:: TRECHO ::
A reflexão proposta nos leva ao encontro de uma situação de caráter mais sério, ao constatarmos que a omissão desse dado, dá origem a que proliferem excessivamente ações e recursos que poderiam ser evitados em seus nascedouros, exatamente porque as postulações, assim como as decisões jurisdicionais, são calcadas nessas informações, no que tange a fixação de termos prescritivos e decadenciais, relembrado que mesmo quando as datas são extraídas diretamente da matrícula, não correspondem à realidade jurídica.

Convencido da clareza e atualidade das disposições do art. 534 do Código Civil, permito-me insistir em definitivo que o texto do registro no Livro 2 deve incluir o número e a data da prenotação do título, cuja simplificação macula o sistema registral.


3. CANCELAMENTO DA PRENOTAÇÃO

O legislador estabeleceu que pelo simples transcurso do tempo cessarão os efeitos da prenotação caso não seja efetivado o registro dentro do lapso de tempo estabelecido por omissão do interessado em atender às exigências legais, salvo exceções legalmente discriminadas (caso de 2ª hipoteca do artigo 189; da dúvida do artigo 198; de loteamento e desmembramento da Lei 6766/79 e do bem de família, face a publicação de editais com prazos para impugnação), conforme dispõe o art. 205:

Art. 205. Cessarão automaticamente os efeitos da prenotação se, decorridos trinta dias do seu lançamento no Protocolo, o título não tiver sido registrado por omissão do interessado em atender às exigências legais.

Flui como conseqüência inevitável que a exceção a que se refere o artigo 188 permitindo ultrapassar o prazo fixado de trinta dias para o registrador proceder a todos os atos do registro, deve ser interpretada do ponto de vista hermenêutico, de forma estrita, ou seja: essa exceção não pode ser ampliada a outras situações, a não ser àquelas expressamente previstas pela legislação, cabendo, assim, ao intérprete, observar o marco fixado pelo legislador, não podendo ultrapassá-lo.

A despeito de respeitáveis opiniões em contrário, penso que o termo estabelecido pelo artigo 205 é improrrogável e peremptório, cujo prazo se conta a partir da data do assento de apresentação do título no Livro 1 de Protocolo, culminando com a extinção definitiva de seus efeitos jurídicos pela caducidade.

Decorrido o trintídio sem o registro por omissão do interessado em atender as exigências formuladas, deve o oficial cancelar (10) a prenotação?
:::
:: DADOS REGISTRADOS ::
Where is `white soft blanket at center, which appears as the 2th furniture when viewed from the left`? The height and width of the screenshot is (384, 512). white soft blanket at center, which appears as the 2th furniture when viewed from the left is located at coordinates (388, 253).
:::
■ **O QUE FAZER**
1) Liste todas as exceções legalmente discriminadas que o trecho sobre a prenotação indica entre parênteses.
2) Dê continuidade ao trecho sobre a prenotação a partir do ponto em que ele termina.

■ **RESPOSTAS ESCRITAS**
1)
- 2ª hipoteca do artigo 189
- dúvida do artigo 198
- loteamento e desmembramento da Lei 6766/79
- bem de família

2)
Minha opinião é de que o oficial não deve cancelar a prenotação, por falta de expressa previsão legal. O lançamento permanece no Protocolo e a extinção de seus efeitos se produz de pleno direito. Analisando a extinção dos efeitos do ato, AUGUSTIN A. GORDILLO em sua obra Tratado de Derecho administrativo assim leciona:

"Por lo demás, debe advertirse que, puesto que lo esencial del acto administrativo es su calidad de producir efectos jurídicos, es sobre éstos que opera la extinción: si por cualquier circunstancia se extinguen definitivamente los efectos jurídicos de un acto, él debe también considerar-se extinguido, desde el punto de vista jurídico, aunque de hecho la materialidad misma del acto no haya sido sometida a tal processo extintivo".(11)

Cancelar implica atividade ou ação do oficial, como nos casos dos cancelamentos das prenotações quando a dúvida é julgada procedente (art. 203, I) e na impugnação do registro de bem de família (art. 264). Daí o preceito do artigo 248, da Lei de Registros Públicos, sobre o modo de efetuar-se cancelamento:

Art. 248. O cancelamento efetuar-se-á mediante averbação, assinada pelo oficial, seu substituto legal ou escrevente autorizado, e declarará o motivo que o determinou, bem como o título em virtude do qual foi feito.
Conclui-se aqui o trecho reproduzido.